Now that we’re onto obvious stuff, never go on an airplane, no matter the circumstances, not even if you’re a pilot. Stop being an annoying helicopter parent, selfishly denying your children freedom and fun, but also, if you are ever even eighteen inches away from your kid for a fraction of a second, I will take a photo to shame you on social media and also call 911. Do not send your children to daycare (you want strangers raising your kids?) or stay at home with them (betraying feminism with your tradwife ways much?) and, never, ever, eat with your children at a restaurant. I mean, a restaurant, my god, why would you, as a parent of a growing child, go into a place that serves food? You’re not allowed to enter the hallowed halls of an Applebee’s unless your kids are endowed with the official How to Act Nicely at Restaurants knowledge, which will be, to my understanding, inserted seamlessly into their psyches at the moment they reach adulthood without any prior restaurant-going experience.

But more than anything you do as a mother, more than preventing your kids from choking or drowning or operating a forklift, never allow them to have even a sideways glance at a screen, or it will ruin their brains forever. Yes, even though plenty of today’s adults watched television as children. Yes, even if you are trying to cook dinner, do homework with your other kids, or are recovering from major abdominal surgery—or all three of those things at once, which is something mothers sometimes have to do. And yes, even if you only need a two-and-a-half-minute distraction so you can quickly use the bathroom in peace. Why would you need to use the bathroom alone anyway? Can you not simply hold your children aloft on your shoulders or back like an orangutan while shitting?

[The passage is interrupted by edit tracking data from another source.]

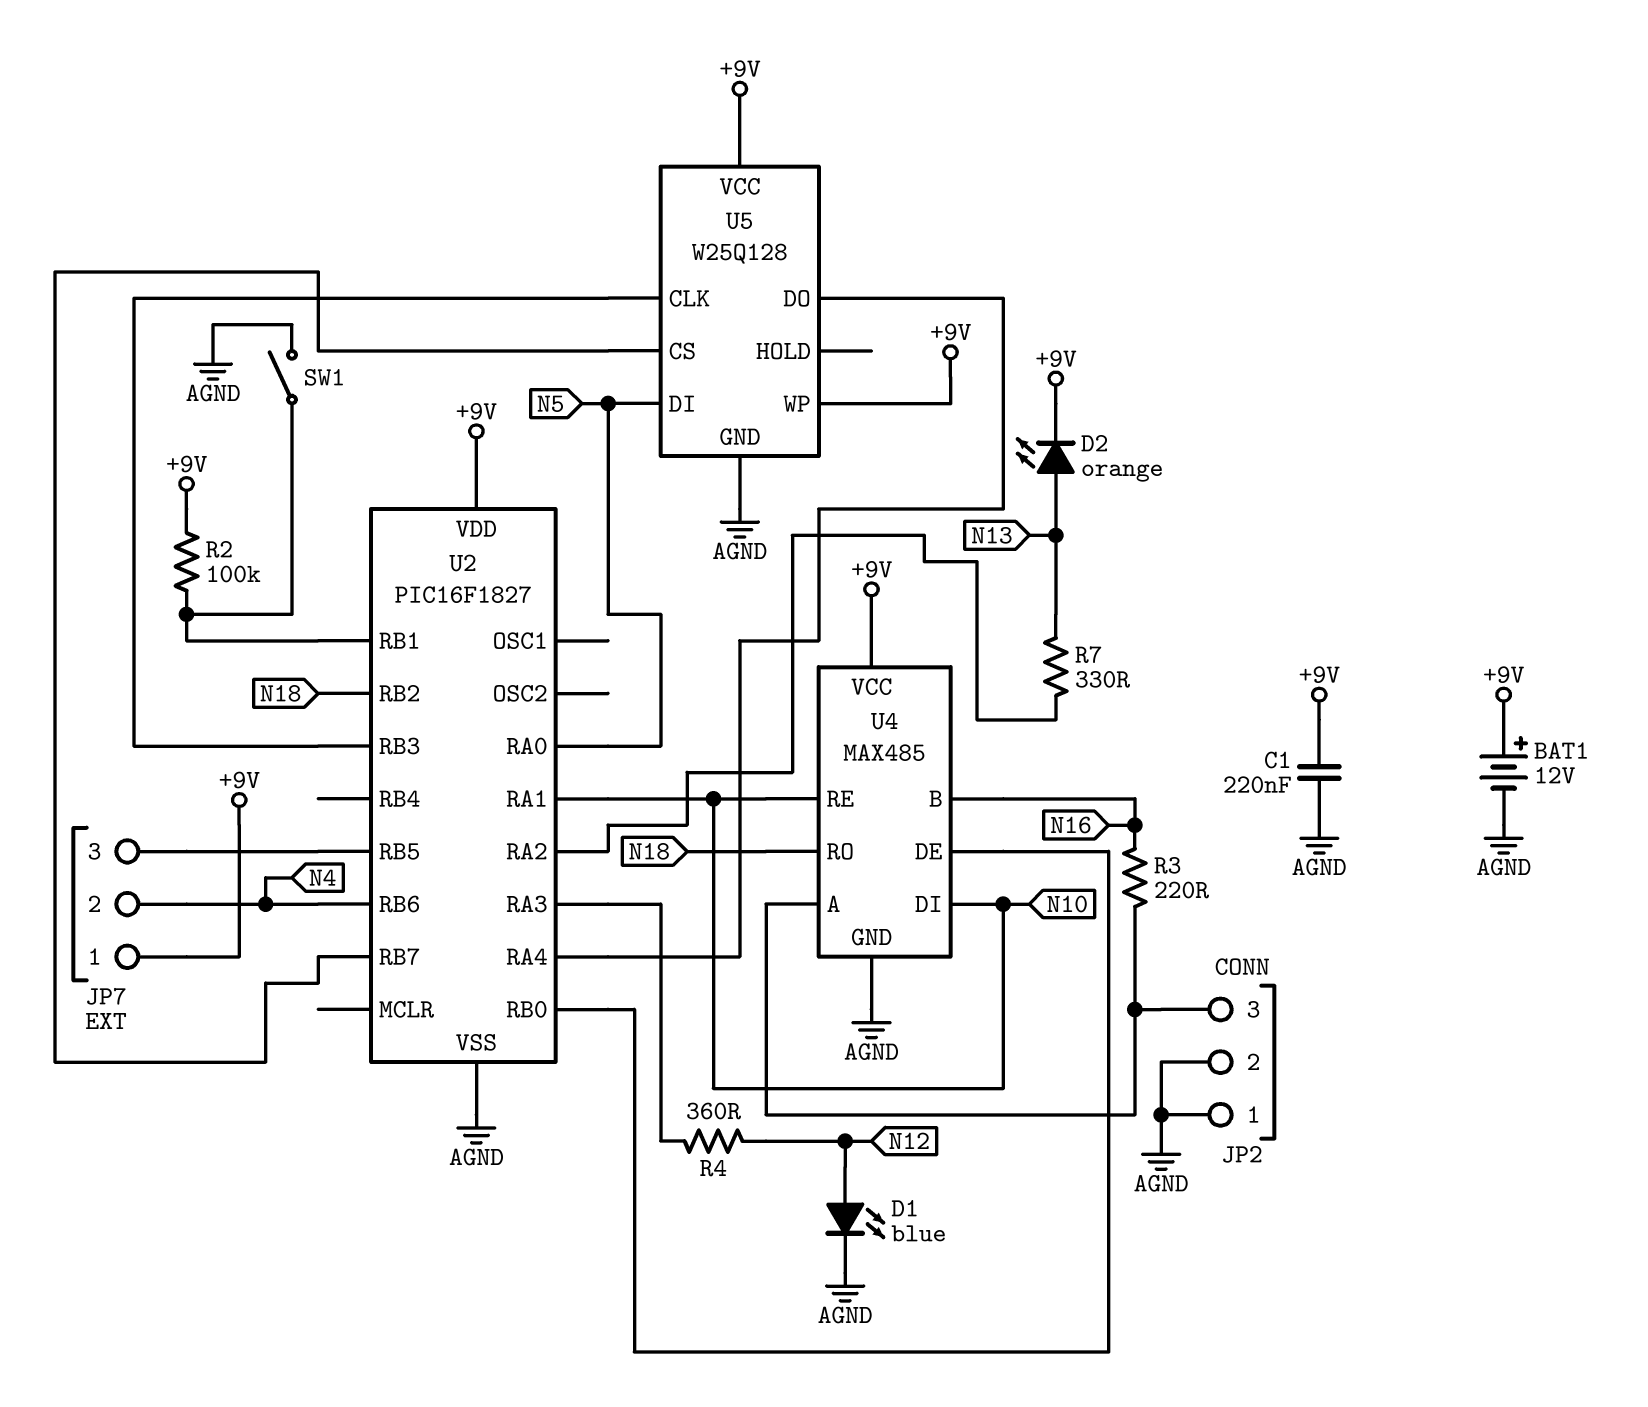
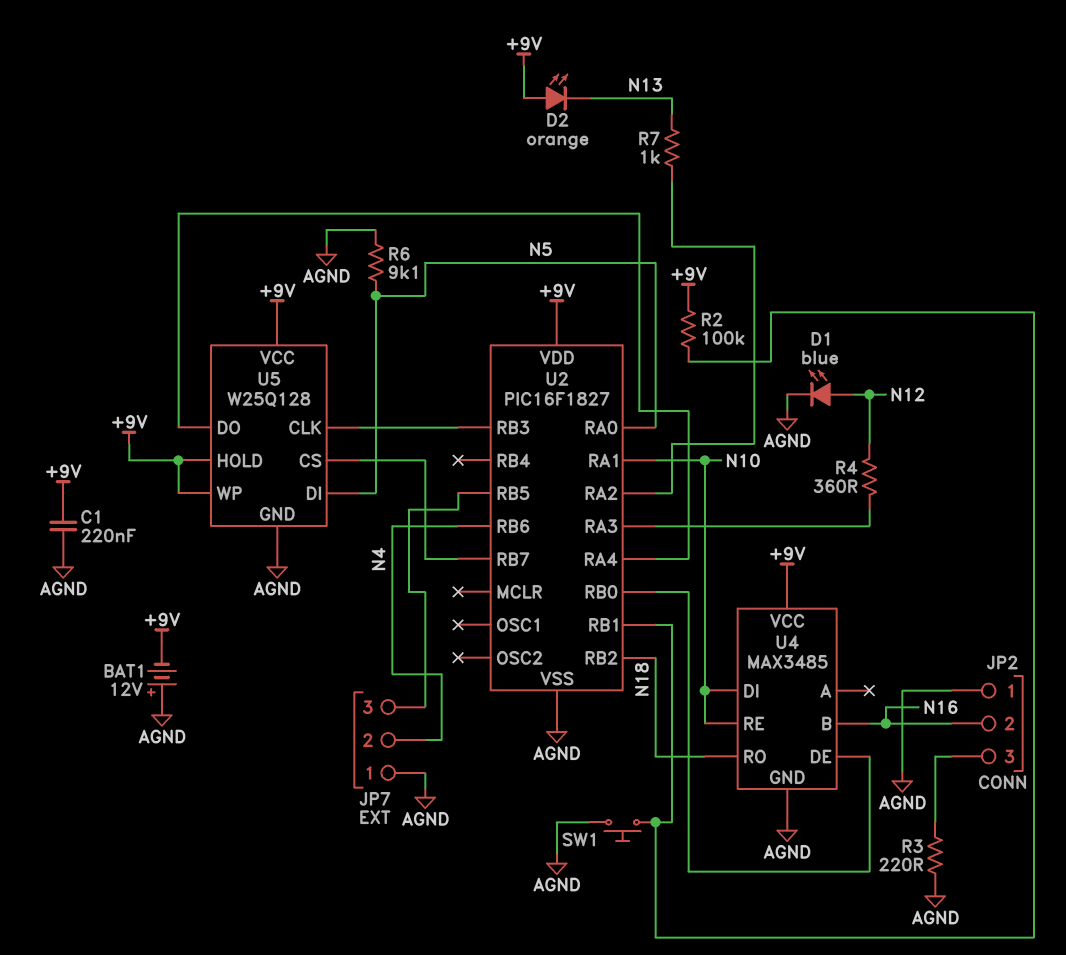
BAT1: 12V (plus +9V, minus AGND) -> 12V (plus AGND, minus +9V)
D2: LED orange (A N13, K +9V) -> LED orange (A +9V, K N13)
JP2 pin 2: AGND -> N16
JP7 pin 1: +9V -> AGND
R3: 220 (JP2/3, N16) -> 220 (AGND, JP2/3)
R6: none -> 9.1k (AGND, N5)
R7: 330 (N13, U2/RA2) -> 1k (N13, U2/RA2)
SW1: switch (AGND, U2/RB1) -> button (AGND, U2/RB1)
U4: MAX485 -> MAX3485
U4 pin A: JP2/3 -> none
U5 pin HOLD: none -> +9V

In fact, as a mammal (I can refer to you as a mammal, right?), human mothers could stand to take a page from the moms of the animal kingdom. They live far away in forests or jungles, and you never hear them grumbling about “me time” or “the invisible load”—you don’t hear them complaining at all. True, they don’t speak a language we can understand, but I bet if they could communicate and had access to the human internet, an elephant would type stuff like, “This is fine! I enjoyed all twenty-two months of my pregnancy, and I would never take my calf to a brewery!”

But if this all seems too tough, contradictory, or overwhelming, there’s an easy solution: wait twenty years or so until you seem comparatively better than the mothers and children of the future, who will be screwing things up so much worse than you are now.

It seems impossible to imagine, but somehow, they will.